-------- Records for this task --------

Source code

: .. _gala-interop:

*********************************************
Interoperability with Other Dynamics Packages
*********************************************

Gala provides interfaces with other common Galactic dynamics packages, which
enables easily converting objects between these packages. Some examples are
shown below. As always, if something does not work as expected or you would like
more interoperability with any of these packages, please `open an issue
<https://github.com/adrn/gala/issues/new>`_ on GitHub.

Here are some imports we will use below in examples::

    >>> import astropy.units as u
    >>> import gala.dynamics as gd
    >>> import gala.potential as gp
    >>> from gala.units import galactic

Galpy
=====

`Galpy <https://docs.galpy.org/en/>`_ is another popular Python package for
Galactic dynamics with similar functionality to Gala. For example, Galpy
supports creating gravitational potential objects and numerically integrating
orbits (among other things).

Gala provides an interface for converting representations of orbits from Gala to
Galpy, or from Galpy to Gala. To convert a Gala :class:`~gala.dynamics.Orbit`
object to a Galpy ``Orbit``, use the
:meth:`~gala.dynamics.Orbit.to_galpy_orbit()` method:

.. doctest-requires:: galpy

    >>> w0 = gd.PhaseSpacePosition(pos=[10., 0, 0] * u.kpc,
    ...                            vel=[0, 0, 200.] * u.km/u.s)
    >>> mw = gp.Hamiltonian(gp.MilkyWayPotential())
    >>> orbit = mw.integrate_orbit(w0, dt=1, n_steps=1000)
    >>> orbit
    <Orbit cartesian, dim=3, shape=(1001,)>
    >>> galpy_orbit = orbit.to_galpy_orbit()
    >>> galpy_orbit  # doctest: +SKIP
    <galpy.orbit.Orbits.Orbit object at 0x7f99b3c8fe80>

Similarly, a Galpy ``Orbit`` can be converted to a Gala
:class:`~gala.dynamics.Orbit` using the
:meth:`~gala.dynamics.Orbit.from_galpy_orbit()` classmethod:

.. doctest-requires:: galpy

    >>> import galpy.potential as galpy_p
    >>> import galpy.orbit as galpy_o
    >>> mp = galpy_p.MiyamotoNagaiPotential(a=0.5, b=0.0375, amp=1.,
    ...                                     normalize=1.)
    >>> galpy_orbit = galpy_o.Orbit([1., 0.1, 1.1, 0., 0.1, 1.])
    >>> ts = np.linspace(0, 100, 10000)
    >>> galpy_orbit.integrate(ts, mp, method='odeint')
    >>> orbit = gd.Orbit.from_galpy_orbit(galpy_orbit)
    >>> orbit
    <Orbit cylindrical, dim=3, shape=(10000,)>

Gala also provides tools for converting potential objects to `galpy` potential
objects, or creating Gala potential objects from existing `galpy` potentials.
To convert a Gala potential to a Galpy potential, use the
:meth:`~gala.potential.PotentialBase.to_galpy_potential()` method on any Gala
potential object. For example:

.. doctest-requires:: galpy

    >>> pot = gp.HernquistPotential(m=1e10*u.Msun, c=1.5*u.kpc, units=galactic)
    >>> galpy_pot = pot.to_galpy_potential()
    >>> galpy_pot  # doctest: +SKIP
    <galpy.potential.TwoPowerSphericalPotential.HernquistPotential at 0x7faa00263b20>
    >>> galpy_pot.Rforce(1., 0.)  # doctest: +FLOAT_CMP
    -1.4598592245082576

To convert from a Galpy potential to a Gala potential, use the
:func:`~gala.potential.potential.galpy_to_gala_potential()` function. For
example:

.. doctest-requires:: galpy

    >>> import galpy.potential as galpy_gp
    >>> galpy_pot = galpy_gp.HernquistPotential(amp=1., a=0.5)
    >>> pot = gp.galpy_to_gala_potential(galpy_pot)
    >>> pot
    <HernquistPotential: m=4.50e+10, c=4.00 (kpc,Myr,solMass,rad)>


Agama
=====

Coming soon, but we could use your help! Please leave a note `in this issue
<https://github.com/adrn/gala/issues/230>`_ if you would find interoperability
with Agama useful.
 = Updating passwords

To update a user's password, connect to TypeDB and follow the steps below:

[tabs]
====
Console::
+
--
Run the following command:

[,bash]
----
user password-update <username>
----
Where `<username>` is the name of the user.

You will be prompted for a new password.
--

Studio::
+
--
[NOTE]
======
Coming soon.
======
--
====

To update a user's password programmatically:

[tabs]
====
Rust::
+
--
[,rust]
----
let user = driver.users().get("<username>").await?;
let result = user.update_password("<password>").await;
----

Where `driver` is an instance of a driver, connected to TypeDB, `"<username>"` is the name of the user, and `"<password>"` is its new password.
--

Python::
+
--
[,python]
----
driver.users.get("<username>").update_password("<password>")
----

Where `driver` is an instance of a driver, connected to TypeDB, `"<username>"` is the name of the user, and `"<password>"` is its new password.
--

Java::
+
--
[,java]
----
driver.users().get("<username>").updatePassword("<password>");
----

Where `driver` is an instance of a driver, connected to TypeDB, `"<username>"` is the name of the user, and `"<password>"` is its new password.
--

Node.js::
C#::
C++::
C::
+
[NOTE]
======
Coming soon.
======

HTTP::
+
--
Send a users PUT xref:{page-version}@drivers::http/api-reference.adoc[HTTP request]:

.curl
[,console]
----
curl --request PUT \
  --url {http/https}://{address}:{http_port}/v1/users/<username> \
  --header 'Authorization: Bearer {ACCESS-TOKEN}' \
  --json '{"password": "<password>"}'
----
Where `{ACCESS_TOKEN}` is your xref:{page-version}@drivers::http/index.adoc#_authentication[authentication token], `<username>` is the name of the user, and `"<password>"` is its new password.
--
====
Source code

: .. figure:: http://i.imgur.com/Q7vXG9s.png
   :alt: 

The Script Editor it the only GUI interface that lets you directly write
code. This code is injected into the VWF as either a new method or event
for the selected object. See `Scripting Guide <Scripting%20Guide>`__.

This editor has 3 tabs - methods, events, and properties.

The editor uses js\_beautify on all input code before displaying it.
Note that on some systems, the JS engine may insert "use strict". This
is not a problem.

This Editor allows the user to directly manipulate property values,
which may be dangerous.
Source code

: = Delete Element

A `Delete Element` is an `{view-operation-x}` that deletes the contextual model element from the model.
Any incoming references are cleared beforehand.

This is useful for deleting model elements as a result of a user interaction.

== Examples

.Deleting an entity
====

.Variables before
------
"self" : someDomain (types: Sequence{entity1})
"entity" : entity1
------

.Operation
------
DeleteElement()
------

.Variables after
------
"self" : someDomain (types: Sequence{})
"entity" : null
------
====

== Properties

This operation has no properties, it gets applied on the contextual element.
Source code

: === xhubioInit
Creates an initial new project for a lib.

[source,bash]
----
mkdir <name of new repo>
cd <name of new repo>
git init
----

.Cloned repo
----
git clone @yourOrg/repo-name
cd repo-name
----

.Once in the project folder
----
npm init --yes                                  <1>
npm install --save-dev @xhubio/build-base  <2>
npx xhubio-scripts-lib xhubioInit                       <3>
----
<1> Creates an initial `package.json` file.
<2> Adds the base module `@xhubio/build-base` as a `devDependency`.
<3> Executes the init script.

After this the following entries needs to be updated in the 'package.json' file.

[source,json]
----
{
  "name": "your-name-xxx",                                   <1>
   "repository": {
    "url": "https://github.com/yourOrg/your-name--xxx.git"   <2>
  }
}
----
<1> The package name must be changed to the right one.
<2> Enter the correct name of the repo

--------

# Job item:
Reproduce every line above. Keep it exact.

# Written answer:
Source code

: .. _gala-interop:

*********************************************
Interoperability with Other Dynamics Packages
*********************************************

Gala provides interfaces with other common Galactic dynamics packages, which
enables easily converting objects between these packages. Some examples are
shown below. As always, if something does not work as expected or you would like
more interoperability with any of these packages, please `open an issue
<https://github.com/adrn/gala/issues/new>`_ on GitHub.

Here are some imports we will use below in examples::

    >>> import astropy.units as u
    >>> import gala.dynamics as gd
    >>> import gala.potential as gp
    >>> from gala.units import galactic

Galpy
=====

`Galpy <https://docs.galpy.org/en/>`_ is another popular Python package for
Galactic dynamics with similar functionality to Gala. For example, Galpy
supports creating gravitational potential objects and numerically integrating
orbits (among other things).

Gala provides an interface for converting representations of orbits from Gala to
Galpy, or from Galpy to Gala. To convert a Gala :class:`~gala.dynamics.Orbit`
object to a Galpy ``Orbit``, use the
:meth:`~gala.dynamics.Orbit.to_galpy_orbit()` method:

.. doctest-requires:: galpy

    >>> w0 = gd.PhaseSpacePosition(pos=[10., 0, 0] * u.kpc,
    ...                            vel=[0, 0, 200.] * u.km/u.s)
    >>> mw = gp.Hamiltonian(gp.MilkyWayPotential())
    >>> orbit = mw.integrate_orbit(w0, dt=1, n_steps=1000)
    >>> orbit
    <Orbit cartesian, dim=3, shape=(1001,)>
    >>> galpy_orbit = orbit.to_galpy_orbit()
    >>> galpy_orbit  # doctest: +SKIP
    <galpy.orbit.Orbits.Orbit object at 0x7f99b3c8fe80>

Similarly, a Galpy ``Orbit`` can be converted to a Gala
:class:`~gala.dynamics.Orbit` using the
:meth:`~gala.dynamics.Orbit.from_galpy_orbit()` classmethod:

.. doctest-requires:: galpy

    >>> import galpy.potential as galpy_p
    >>> import galpy.orbit as galpy_o
    >>> mp = galpy_p.MiyamotoNagaiPotential(a=0.5, b=0.0375, amp=1.,
    ...                                     normalize=1.)
    >>> galpy_orbit = galpy_o.Orbit([1., 0.1, 1.1, 0., 0.1, 1.])
    >>> ts = np.linspace(0, 100, 10000)
    >>> galpy_orbit.integrate(ts, mp, method='odeint')
    >>> orbit = gd.Orbit.from_galpy_orbit(galpy_orbit)
    >>> orbit
    <Orbit cylindrical, dim=3, shape=(10000,)>

Gala also provides tools for converting potential objects to `galpy` potential
objects, or creating Gala potential objects from existing `galpy` potentials.
To convert a Gala potential to a Galpy potential, use the
:meth:`~gala.potential.PotentialBase.to_galpy_potential()` method on any Gala
potential object. For example:

.. doctest-requires:: galpy

    >>> pot = gp.HernquistPotential(m=1e10*u.Msun, c=1.5*u.kpc, units=galactic)
    >>> galpy_pot = pot.to_galpy_potential()
    >>> galpy_pot  # doctest: +SKIP
    <galpy.potential.TwoPowerSphericalPotential.HernquistPotential at 0x7faa00263b20>
    >>> galpy_pot.Rforce(1., 0.)  # doctest: +FLOAT_CMP
    -1.4598592245082576

To convert from a Galpy potential to a Gala potential, use the
:func:`~gala.potential.potential.galpy_to_gala_potential()` function. For
example:

.. doctest-requires:: galpy

    >>> import galpy.potential as galpy_gp
    >>> galpy_pot = galpy_gp.HernquistPotential(amp=1., a=0.5)
    >>> pot = gp.galpy_to_gala_potential(galpy_pot)
    >>> pot
    <HernquistPotential: m=4.50e+10, c=4.00 (kpc,Myr,solMass,rad)>


Agama
=====

Coming soon, but we could use your help! Please leave a note `in this issue
<https://github.com/adrn/gala/issues/230>`_ if you would find interoperability
with Agama useful.
 = Updating passwords

To update a user's password, connect to TypeDB and follow the steps below:

[tabs]
====
Console::
+
--
Run the following command:

[,bash]
----
user password-update <username>
----
Where `<username>` is the name of the user.

You will be prompted for a new password.
--

Studio::
+
--
[NOTE]
======
Coming soon.
======
--
====

To update a user's password programmatically:

[tabs]
====
Rust::
+
--
[,rust]
----
let user = driver.users().get("<username>").await?;
let result = user.update_password("<password>").await;
----

Where `driver` is an instance of a driver, connected to TypeDB, `"<username>"` is the name of the user, and `"<password>"` is its new password.
--

Python::
+
--
[,python]
----
driver.users.get("<username>").update_password("<password>")
----

Where `driver` is an instance of a driver, connected to TypeDB, `"<username>"` is the name of the user, and `"<password>"` is its new password.
--

Java::
+
--
[,java]
----
driver.users().get("<username>").updatePassword("<password>");
----

Where `driver` is an instance of a driver, connected to TypeDB, `"<username>"` is the name of the user, and `"<password>"` is its new password.
--

Node.js::
C#::
C++::
C::
+
[NOTE]
======
Coming soon.
======

HTTP::
+
--
Send a users PUT xref:{page-version}@drivers::http/api-reference.adoc[HTTP request]:

.curl
[,console]
----
curl --request PUT \
  --url {http/https}://{address}:{http_port}/v1/users/<username> \
  --header 'Authorization: Bearer {ACCESS-TOKEN}' \
  --json '{"password": "<password>"}'
----
Where `{ACCESS_TOKEN}` is your xref:{page-version}@drivers::http/index.adoc#_authentication[authentication token], `<username>` is the name of the user, and `"<password>"` is its new password.
--
====
Source code

: .. figure:: http://i.imgur.com/Q7vXG9s.png
   :alt: 

The Script Editor it the only GUI interface that lets you directly write
code. This code is injected into the VWF as either a new method or event
for the selected object. See `Scripting Guide <Scripting%20Guide>`__.

This editor has 3 tabs - methods, events, and properties.

The editor uses js\_beautify on all input code before displaying it.
Note that on some systems, the JS engine may insert "use strict". This
is not a problem.

This Editor allows the user to directly manipulate property values,
which may be dangerous.
Source code

: = Delete Element

A `Delete Element` is an `{view-operation-x}` that deletes the contextual model element from the model.
Any incoming references are cleared beforehand.

This is useful for deleting model elements as a result of a user interaction.

== Examples

.Deleting an entity
====

.Variables before
------
"self" : someDomain (types: Sequence{entity1})
"entity" : entity1
------

.Operation
------
DeleteElement()
------

.Variables after
------
"self" : someDomain (types: Sequence{})
"entity" : null
------
====

== Properties

This operation has no properties, it gets applied on the contextual element.
Source code

: === xhubioInit
Creates an initial new project for a lib.

[source,bash]
----
mkdir <name of new repo>
cd <name of new repo>
git init
----

.Cloned repo
----
git clone @yourOrg/repo-name
cd repo-name
----

.Once in the project folder
----
npm init --yes                                  <1>
npm install --save-dev @xhubio/build-base  <2>
npx xhubio-scripts-lib xhubioInit                       <3>
----
<1> Creates an initial `package.json` file.
<2> Adds the base module `@xhubio/build-base` as a `devDependency`.
<3> Executes the init script.

After this the following entries needs to be updated in the 'package.json' file.

[source,json]
----
{
  "name": "your-name-xxx",                                   <1>
   "repository": {
    "url": "https://github.com/yourOrg/your-name--xxx.git"   <2>
  }
}
----
<1> The package name must be changed to the right one.
<2> Enter the correct name of the repo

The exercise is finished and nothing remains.